Issues such as therapy adherence, market forces and the reallocation of tasks within pharmaceutical healthcare all play a role in pharmaceutical processes.
If patients do not take their medication as prescribed (in other words, if they are not adherent to the therapy), this can have major consequences for their health and can therefore result in significant additional medical care costs. For example, if someone who has just left hospital does not adhere to his or her therapy, there is a very real danger that they may end up back in the hospital. Adherence to therapy can even make the difference between life and death! But it is a difficult issue. When people come out of the hospital, they cannot always remember the instructions they were given for the medication. For this reason, this research group looks at how therapy adherence can be improved among patients who have spent time in hospital and then go to their own pharmacy. What role can the pharmacist play in this? Does it help if the pharmacist calls these patients, or visits them at home?
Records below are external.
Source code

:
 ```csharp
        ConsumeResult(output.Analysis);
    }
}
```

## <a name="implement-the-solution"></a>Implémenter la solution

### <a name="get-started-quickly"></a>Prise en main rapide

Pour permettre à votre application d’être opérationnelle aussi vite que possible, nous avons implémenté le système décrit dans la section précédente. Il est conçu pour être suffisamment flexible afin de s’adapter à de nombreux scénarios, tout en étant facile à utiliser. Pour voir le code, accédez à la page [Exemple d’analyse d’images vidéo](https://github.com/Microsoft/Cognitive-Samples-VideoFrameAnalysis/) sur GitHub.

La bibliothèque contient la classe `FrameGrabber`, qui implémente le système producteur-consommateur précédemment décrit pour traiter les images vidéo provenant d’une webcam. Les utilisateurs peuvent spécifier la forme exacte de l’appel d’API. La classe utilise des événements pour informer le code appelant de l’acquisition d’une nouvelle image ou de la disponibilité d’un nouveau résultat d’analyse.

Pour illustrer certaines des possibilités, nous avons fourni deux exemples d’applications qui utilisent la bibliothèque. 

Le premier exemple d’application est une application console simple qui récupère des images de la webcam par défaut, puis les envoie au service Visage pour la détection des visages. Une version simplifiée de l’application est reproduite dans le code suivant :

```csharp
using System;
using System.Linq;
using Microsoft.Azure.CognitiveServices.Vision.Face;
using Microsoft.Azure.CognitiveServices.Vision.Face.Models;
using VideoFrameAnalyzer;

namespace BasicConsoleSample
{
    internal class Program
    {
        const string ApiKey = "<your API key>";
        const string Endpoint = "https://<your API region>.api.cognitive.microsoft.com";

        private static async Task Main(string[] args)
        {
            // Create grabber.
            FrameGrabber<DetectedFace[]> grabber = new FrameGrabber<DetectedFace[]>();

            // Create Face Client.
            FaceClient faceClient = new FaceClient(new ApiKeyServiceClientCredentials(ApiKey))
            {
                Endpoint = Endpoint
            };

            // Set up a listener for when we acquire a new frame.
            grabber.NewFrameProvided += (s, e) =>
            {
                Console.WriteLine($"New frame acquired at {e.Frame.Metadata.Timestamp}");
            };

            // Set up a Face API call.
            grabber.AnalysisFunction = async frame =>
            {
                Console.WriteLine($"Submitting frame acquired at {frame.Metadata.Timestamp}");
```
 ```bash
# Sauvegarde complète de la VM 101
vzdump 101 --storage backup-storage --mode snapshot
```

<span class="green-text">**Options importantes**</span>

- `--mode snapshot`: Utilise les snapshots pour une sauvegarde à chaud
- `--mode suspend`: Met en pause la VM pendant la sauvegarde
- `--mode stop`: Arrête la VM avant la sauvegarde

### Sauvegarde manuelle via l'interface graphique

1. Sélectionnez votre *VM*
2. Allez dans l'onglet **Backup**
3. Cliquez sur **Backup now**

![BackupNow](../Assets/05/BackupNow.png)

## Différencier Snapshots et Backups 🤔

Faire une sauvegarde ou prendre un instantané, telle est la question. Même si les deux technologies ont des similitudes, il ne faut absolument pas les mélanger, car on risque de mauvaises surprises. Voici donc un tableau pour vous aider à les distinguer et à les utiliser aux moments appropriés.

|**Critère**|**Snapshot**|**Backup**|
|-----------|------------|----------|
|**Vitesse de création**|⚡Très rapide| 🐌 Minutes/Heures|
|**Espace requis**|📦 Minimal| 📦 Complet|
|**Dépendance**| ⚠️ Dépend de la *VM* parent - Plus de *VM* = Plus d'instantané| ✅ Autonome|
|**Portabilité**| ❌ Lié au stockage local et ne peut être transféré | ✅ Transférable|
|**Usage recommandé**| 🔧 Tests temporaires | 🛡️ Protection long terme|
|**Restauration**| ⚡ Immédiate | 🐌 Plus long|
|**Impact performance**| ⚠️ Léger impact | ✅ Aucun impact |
Another pharmaceutical process is the ‘reallocation of tasks’, with the result that certain tasks will be carried out by other professionals or staff with another level of responsibility. The reallocation of tasks can contribute to prevention and thus to reducing overall spending on healthcare. For example, a pharmacist could offer his or her clients the opportunity to be tested to see if they are at risk of type-2 diabetes. Normally, this would be done by a general practitioner. If necessary, the pharmacist can try to minimize the risk by giving lifestyle advice, so that this person will require less care further down the line. This would be beneficial for those with a high-risk lifestyle and a way of controlling healthcare costs. The research group is also taking part in a study by the Demand-driven Care research group into the safety of medication in hospitals when assistant physicians prescribe medication. Since 2012, assistant physicians have had the legal authority to prescribe medicines (a result of the reallocation of tasks), but how has this been implemented in practice? And what are the consequences?